Jangan mengonsumsi kentang yang sangat hijau atau memiliki rasa pahit. Rasa pahit menjadi indikator solanin tinggi. Gunakan metode memasak sehat seperti direbus, dikukus, atau dipanggang agar nutrisi tetap terjaga.
Perhatikan porsi konsumsi kentang karena merupakan sumber karbohidrat. Simpan kentang di tempat sejuk, gelap, dan kering agar tidak berubah warna. Hindari paparan cahaya langsung, jangan simpan di kulkas, dan gunakan wadah berventilasi.
Jauhkan kentang dari bawang atau buah yang mengeluarkan gas etilen. Jangan cuci kentang sebelum disimpan agar permukaannya tidak lembap. Periksa secara rutin agar tidak ada yang busuk atau bertunas sebelum dimasak.
Dengan langkah-langkah ini, kentang tetap bisa dinikmati tanpa risiko berlebihan.
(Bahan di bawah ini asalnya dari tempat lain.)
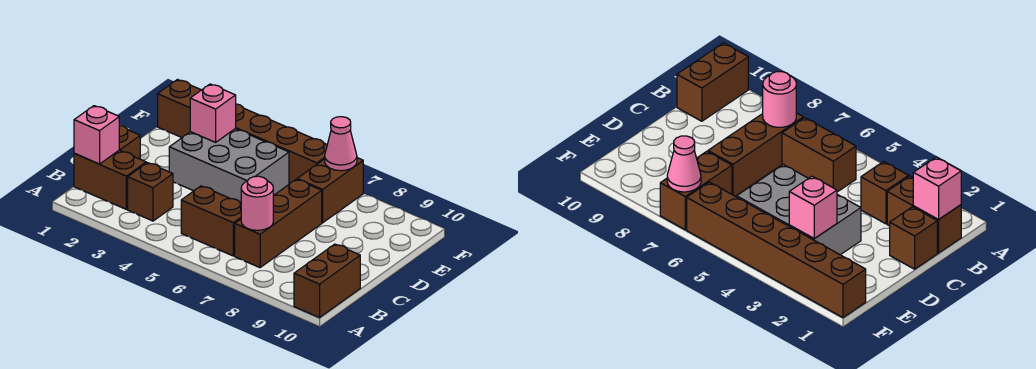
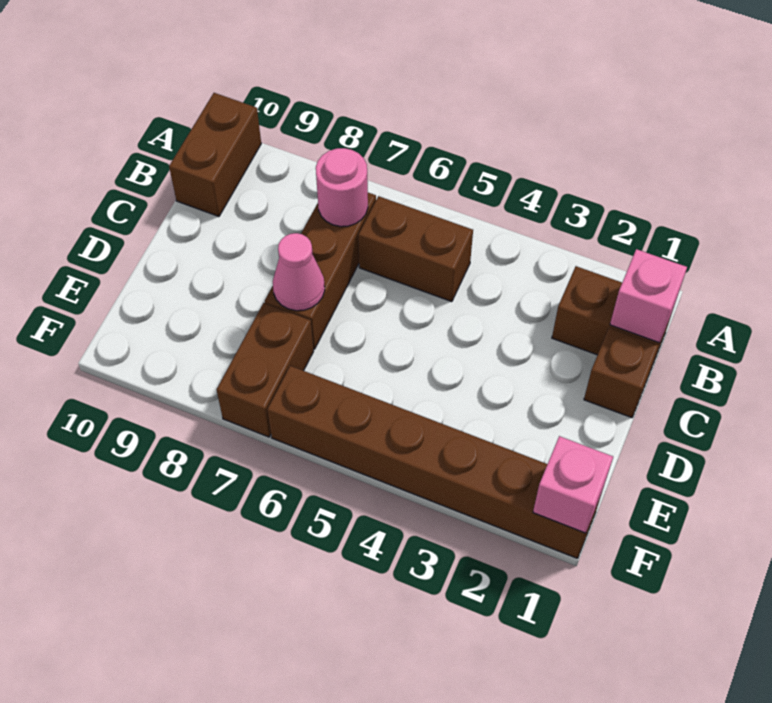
brown 1x1 brick [128,163,173,221] -> none
grey 2x3 brick [169,129,289,203] -> none
pink 1x1 brick [190,84,236,142] -> pink 1x1 brick moved to [533,436,613,533]
pink 1x1 cone [325,117,357,171] -> pink 1x1 cone moved to [273,233,325,311]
Memotong bagian hijau, memasak dengan benar, dan menyimpan dengan tepat akan menjaga kualitas. Kentang hijau pun bisa aman dikonsumsi jika memperhatikan panduan ini.
Kentang hijau muncul akibat paparan cahaya dan penyimpanan lama. Solanin yang terkandung dalam bagian hijau berpotensi menyebabkan keracunan. Dengan membuang bagian hijau, memilih kentang berkualitas, dan memasak dengan tepat, kentang tetap bisa menjadi makanan yang aman dan bergizi.
Langkah sederhana seperti menyimpan di tempat gelap, menghindari cahaya, dan memeriksa secara rutin sangat membantu. Mengonsumsi kentang dengan aman menjaga kesehatan tubuh. Dengan tips ini, kentang hijau tidak perlu ditakuti, tapi tetap harus diolah dengan bijak.